Isto, senhor juiz, e para que Vossa Excelência saiba, e os senhores Jurados, é o que todas as mulheres sentem. Umas nem dão por isso e vão vivendo como os empregados de escritório que dão em velhos sempre a fazer a mesma letra; outras sentem e calam, e vivem prós filhos, porque lhes ensinaram a ser sérias - porque a gente aprende a ser séria como aprende a tocar piano; e outras não aguentam, senhor juiz, e rebentam, e no meio disto tudo a gente não sabe o que é melhor ou pior, porque o melhor é a gente não avaliar dos outros, porque eles são outros e a gente não sabe o que vai la por dentro.
E vern uma vontade de meter a costura pela pia abaixo, e de ir para longe ao menos só para chorar à vontade. A vida, senhor juiz - se o senhor juiz soubesse o que é a vida!
A falta de coragem é o que é o pior nas mulheres. A gente ainda tem medo dos tempos em que a lei nos batia mais que os homens. Então o senhor juiz julga que uma mulher séria usa saia curta por moda — lá no íntimo da alma dela?
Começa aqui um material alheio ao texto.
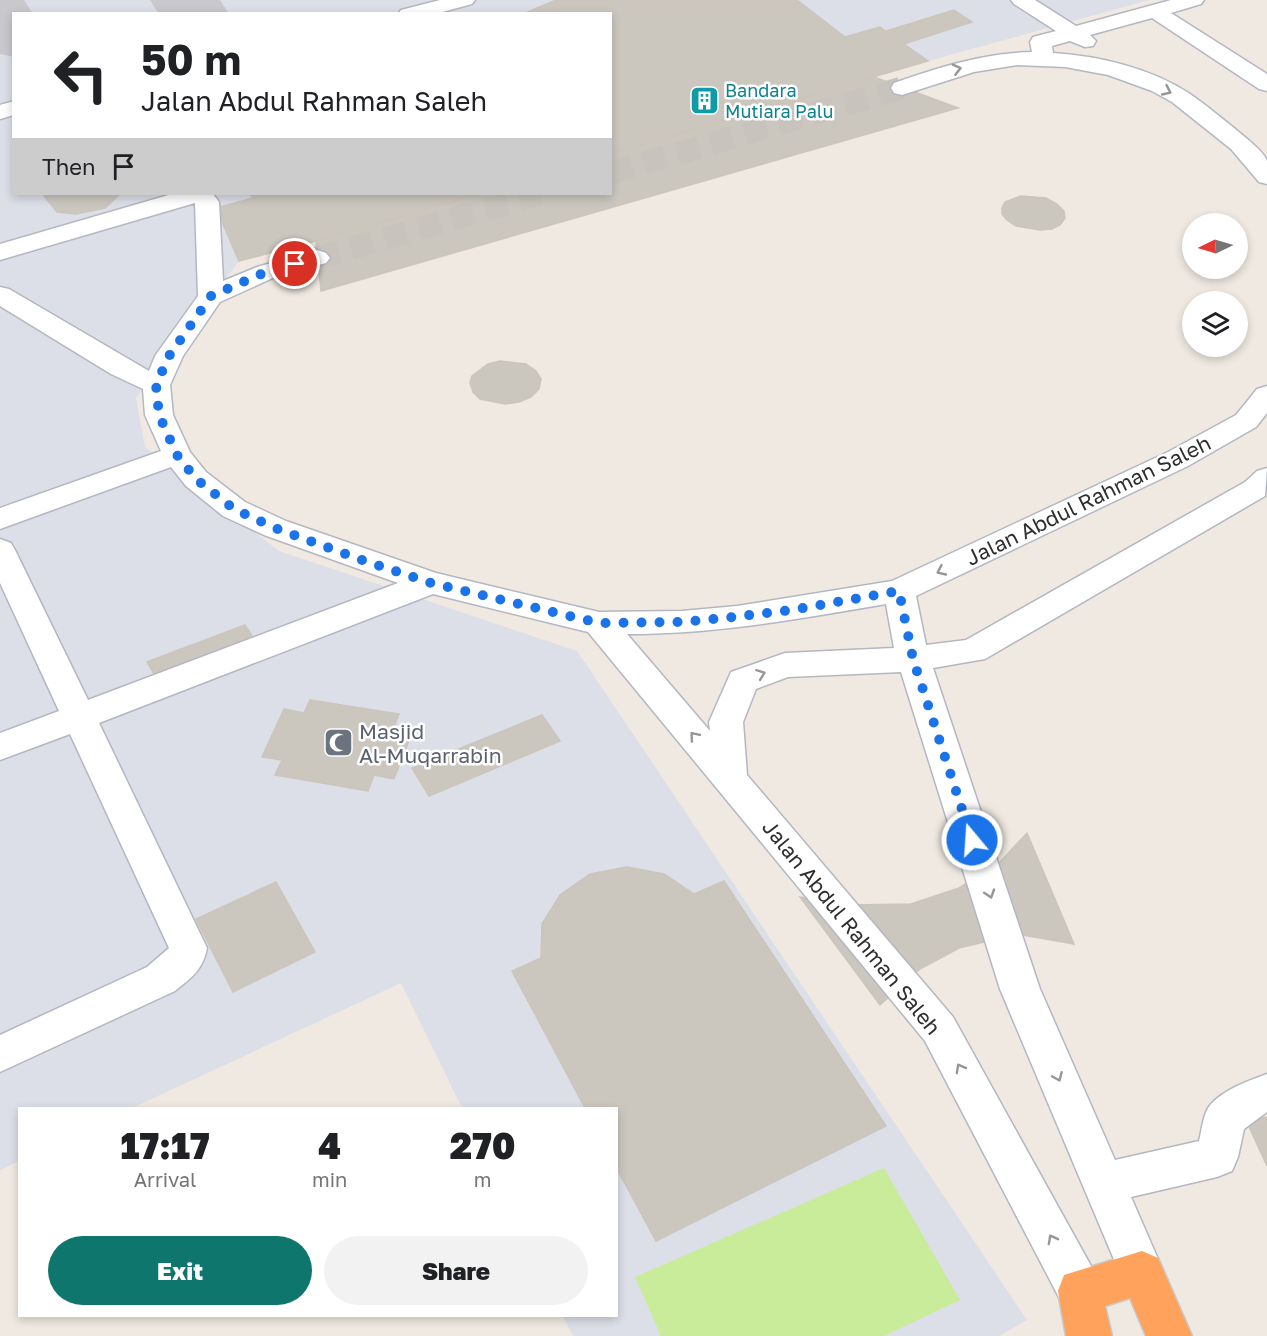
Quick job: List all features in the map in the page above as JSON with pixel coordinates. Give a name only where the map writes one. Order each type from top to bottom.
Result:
[{"type":"highway","points":[[1080,1291],[1142,1274],[1169,1336]]},
{"type":"highway","name":"Jalan Abdul Rahman Saleh","points":[[1080,1291],[1089,1336]]},
{"type":"street","points":[[416,12],[465,0]]},
{"type":"street","points":[[1021,0],[1073,32],[1133,75],[1179,97],[1254,157],[1267,177]]},
{"type":"street","points":[[1042,58],[1041,42],[1194,0]]},
{"type":"street","points":[[1155,11],[1267,84]]},
{"type":"street","points":[[902,88],[951,71],[992,61],[1042,58],[1133,75]]},
{"type":"street","points":[[0,252],[189,196],[202,195],[207,202],[211,296]]},
{"type":"street","points":[[0,295],[121,368],[156,385],[169,356],[211,296],[266,272],[318,258]]},
{"type":"street","name":"Jalan Abdul Rahman Saleh","points":[[156,385],[161,421],[177,455],[196,479],[234,509],[275,528],[431,583],[599,623],[682,622],[725,618],[792,610],[899,591],[1178,459],[1246,421],[1267,395]]},
{"type":"street","points":[[0,519],[177,455]]},
{"type":"street","points":[[730,779],[726,722],[743,681],[785,665],[913,659],[973,651],[1255,489],[1267,478]]},
{"type":"street","points":[[0,550],[188,948],[186,959],[161,979],[0,1054]]},
{"type":"street","points":[[0,747],[431,583]]},
{"type":"street","points":[[899,591],[913,659],[1020,988],[1142,1274]]},
{"type":"street","name":"Jalan Abdul Rahman Saleh","points":[[599,623],[939,1029],[1080,1291]]},
{"type":"street","points":[[1103,1183],[1217,1157],[1225,1118],[1253,1098],[1267,1094]]},
{"type":"shaded area","points":[[0,0],[1149,0],[928,61],[612,154],[612,12],[12,12],[12,195],[475,195],[239,261],[136,398],[145,447],[279,551],[577,651],[1027,1320],[999,1336],[573,1336],[564,1317],[618,1317],[618,1107],[462,1107],[401,983],[134,1107],[18,1107],[18,1161],[0,1170]]},
{"type":"green space","points":[[884,1168],[960,1300],[884,1336],[661,1336],[635,1277]]},
{"type":"building","name":"Bandara Mutiara Palu","points":[[556,0],[797,0],[845,37],[880,27],[928,61],[612,153],[612,12],[528,12]]},
{"type":"building","points":[[954,10],[972,22],[904,44],[886,31]]},
{"type":"building","points":[[874,77],[958,108],[321,291],[316,241],[475,195],[612,195],[612,153]]},
{"type":"building","points":[[119,195],[105,208],[76,214],[57,212],[44,196]]},
{"type":"building","points":[[251,195],[475,195],[239,261],[216,208],[253,198]]},
{"type":"building","points":[[1021,196],[1046,198],[1064,211],[1065,218],[1060,225],[1052,229],[1040,230],[1016,226],[1002,214],[1002,208],[1005,202]]},
{"type":"building","points":[[500,361],[526,364],[536,371],[541,379],[539,389],[531,397],[519,402],[505,404],[480,399],[473,392],[470,383],[472,376],[488,364]]},
{"type":"building","points":[[245,625],[254,639],[156,677],[147,662]]},
{"type":"building","name":"Masjid Al-Muqarrabin","points":[[310,700],[399,714],[394,727],[413,730],[394,779],[374,775],[368,791],[275,775],[282,760],[262,757],[284,709],[304,713]]},
{"type":"building","points":[[542,715],[560,741],[429,796],[412,768]]},
{"type":"building","points":[[1027,833],[1074,944],[1017,934],[959,948],[920,969],[880,1005],[800,897],[850,905],[911,904],[959,888],[998,864]]},
{"type":"building","points":[[627,867],[664,874],[694,894],[724,881],[886,1126],[656,1241],[618,1171],[618,1107],[584,1107],[512,971],[541,958],[542,924],[560,895],[590,874]]},
{"type":"building","points":[[276,882],[315,952],[233,992],[196,919]]},
{"type":"building","points":[[1267,1117],[1267,1166],[1246,1120]]},
{"type":"taxiway","points":[[184,0],[193,12]]},
{"type":"taxiway","points":[[0,15],[12,33]]},
{"type":"tunnel","points":[[612,172],[902,88]]},
{"type":"tunnel","points":[[317,258],[537,195]]},
{"type":"place","name":"Bandara Mutiara Palu","points":[[704,100]]},
{"type":"place","name":"Masjid Al-Muqarrabin","points":[[338,743]]},
{"type":"route","points":[[295,264],[266,272],[211,296],[169,356],[156,385],[159,415],[177,455],[196,479],[234,509],[275,528],[359,559],[431,583],[599,623],[682,622],[725,618],[792,610],[899,591],[913,659],[972,840]]}]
É para chamar os homens - mas o que ela não se atreve é deixá-los chegar. Então há alguma mulher que se decotasse senão para ser apalpada com os olhos?
Tenho, senhor juiz, tenho muitas coisas é a dizer e oxalá o senhor juiz e os senhores jurado se não importem que eu as diga. Porque esta, senhor juiz, é a verdade, e o que eu sinto, e o que toda a gente sente, se pensar nisso e eu quero dizer isso tudo, senhor juiz, sem tirar nem pôr.
O que faz mal à gente é a imaginação. Se uma mulher não tem imaginação é séria por natureza, senhor juiz, séria a valer.
Mas a gente nasce com o coração que recebe, e é com esse que tem de sentir e penar.
Sempre o mesmo homem, senhor juiz - o mesmo homem todos os dias, com o mesmo corpo e a mesma maneira!
Todas as noites, senhor juiz, e na mesma cama - nem a cama muda ao menos. E aquilo ao fim de tempo já não era viver, nem coisa que se parecesse - era uma coisa entre comer para não ter fome e fazer o serviço da casa... Se os homens soubessem o que custa a aturar! Se soubessem o nojo que a gente tern por eles ca dentro quando está encostada a eles!
E eu, senhor juiz, não tinha outro remédio senão matá-lo para estar bem com a minha consciência e com a Igreja.
Foi por isto, senhor juiz e senhores jurados que eu matei o meu marido."
Maridos por Fernando Pessoa, O mendigo e outros contos.